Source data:
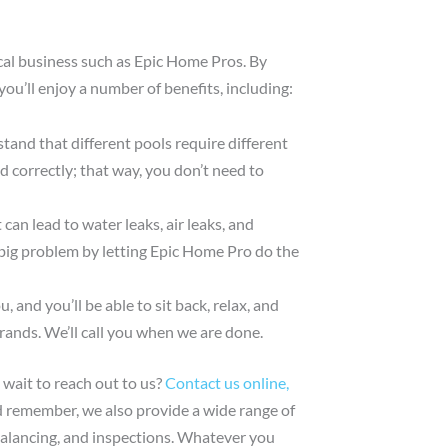
ocal business such as Epic Home Pros. By
you’ll enjoy a number of benefits, including:
and that different pools require different
led correctly; that way, you don’t need to
can lead to water leaks, air leaks, and
 big problem by letting Epic Home Pro do the
, and you’ll be able to sit back, relax, and
rands. We’ll call you when we are done.
 wait to reach out to us?
Contact us online,
d remember, we also provide a wide range of
balancing, and inspections. Whatever you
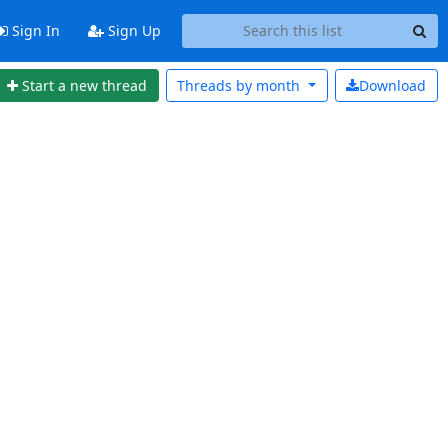
Sign In
Sign Up
Start a new thread
Threads by
month
Download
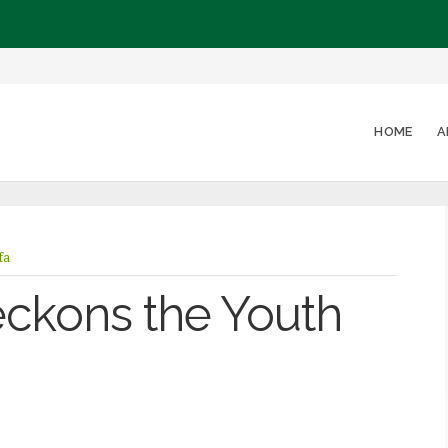
HOME
A
fa
ckons the Youth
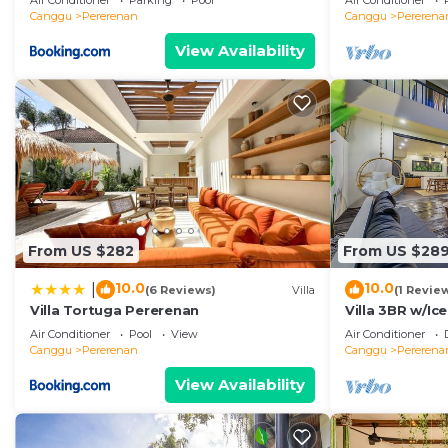
Air Conditioner
Parking
Pool
Air Conditioner
Canggu
Pererenan
Canggu
Pererena
View Availability
From US $282
From US $28
10.0
10.0
|
(6 Reviews)
Villa
(1 Revie
Villa Tortuga Pererenan
Villa 3BR w/Ic
Beach
Air Conditioner
Pool
View
Air Conditioner
Canggu
Pererenan
Canggu
Pererena
View Availability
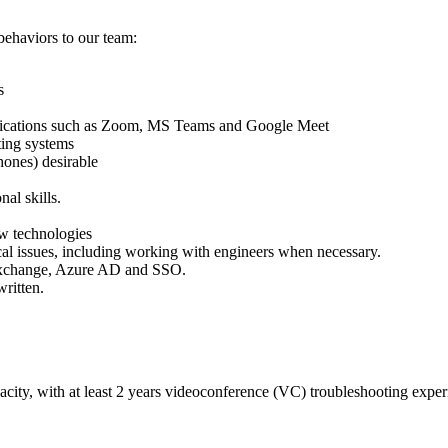
behaviors to our team:
s
lications such as Zoom, MS Teams and Google Meet
ing systems
hones) desirable
al skills.
ew technologies
al issues, including working with engineers when necessary.
Exchange, Azure AD and SSO.
ritten.
acity, with at least 2 years videoconference (VC) troubleshooting expe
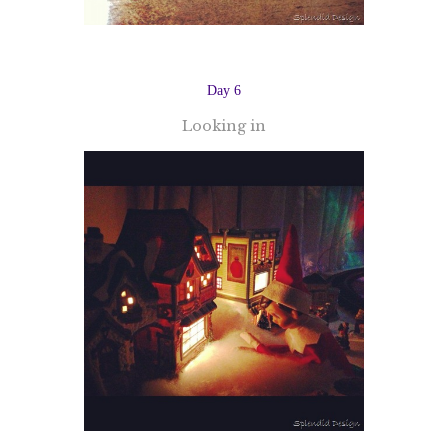
Day 6
Looking in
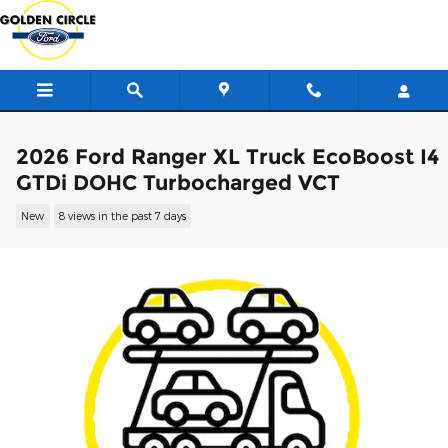
Skip to main content
2026 Ford Ranger XL Truck EcoBoost I4
GTDi DOHC Turbocharged VCT
New
8 views in the past 7 days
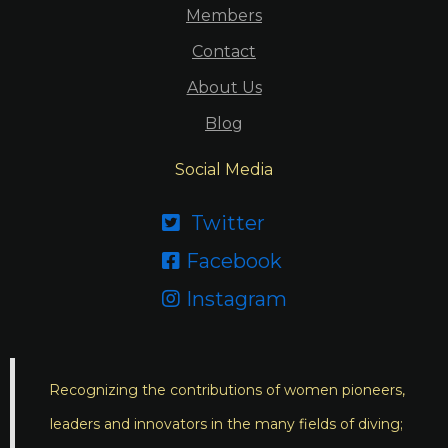
Members
Contact
About Us
Blog
Social Media
Twitter

Facebook

Instagram

Recognizing the contributions of women pioneers,
leaders and innovators in the many fields of diving;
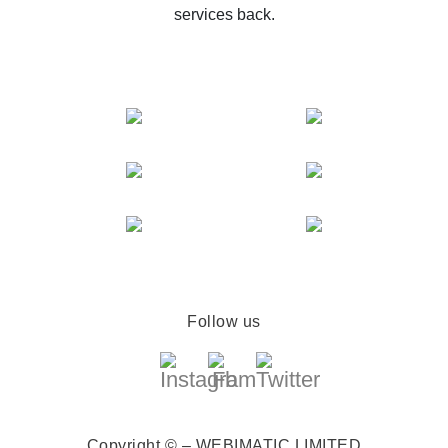
services back.
Follow us
Copyright © – WEBIMATIC LIMITED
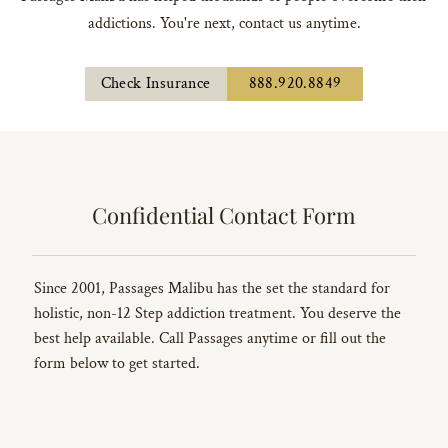
addictions. You're next, contact us anytime.
Check Insurance
888.920.8849
Confidential Contact Form
Since 2001, Passages Malibu has the set the standard for
holistic, non-12 Step addiction treatment. You deserve the
best help available. Call Passages anytime or fill out the
form below to get started.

# Task item
Copy the records exactly. Skip the pictures.

# Output of the task
ocal business such as Epic Home Pros. By
you’ll enjoy a number of benefits, including:
and that different pools require different
led correctly; that way, you don’t need to
can lead to water leaks, air leaks, and
 big problem by letting Epic Home Pro do the
, and you’ll be able to sit back, relax, and
rands. We’ll call you when we are done.
 wait to reach out to us?
Contact us online,
d remember, we also provide a wide range of
balancing, and inspections. Whatever you
Sign In
Sign Up
Start a new thread
Threads by
month
Download
HOME
A
fa
ckons the Youth
Air Conditioner
Parking
Pool
Air Conditioner
Canggu
Pererenan
Canggu
Pererena
View Availability
From US $282
From US $28
10.0
10.0
|
(6 Reviews)
Villa
(1 Revie
Villa Tortuga Pererenan
Villa 3BR w/Ic
Beach
Air Conditioner
Pool
View
Air Conditioner
Canggu
Pererenan
Canggu
Pererena
View Availability
behaviors to our team:
s
lications such as Zoom, MS Teams and Google Meet
ing systems
hones) desirable
al skills.
ew technologies
al issues, including working with engineers when necessary.
Exchange, Azure AD and SSO.
ritten.
acity, with at least 2 years videoconference (VC) troubleshooting expe
Day 6
Looking in
Skip to main content
2026 Ford Ranger XL Truck EcoBoost I4
GTDi DOHC Turbocharged VCT
New
8 views in the past 7 days
Members
Contact
About Us
Blog
Social Media
Twitter

Facebook

Instagram

Recognizing the contributions of women pioneers,
leaders and innovators in the many fields of diving;
services back.
Follow us
Copyright © – WEBIMATIC LIMITED
addictions. You're next, contact us anytime.
Check Insurance
888.920.8849
Confidential Contact Form
Since 2001, Passages Malibu has the set the standard for
holistic, non-12 Step addiction treatment. You deserve the
best help available. Call Passages anytime or fill out the
form below to get started.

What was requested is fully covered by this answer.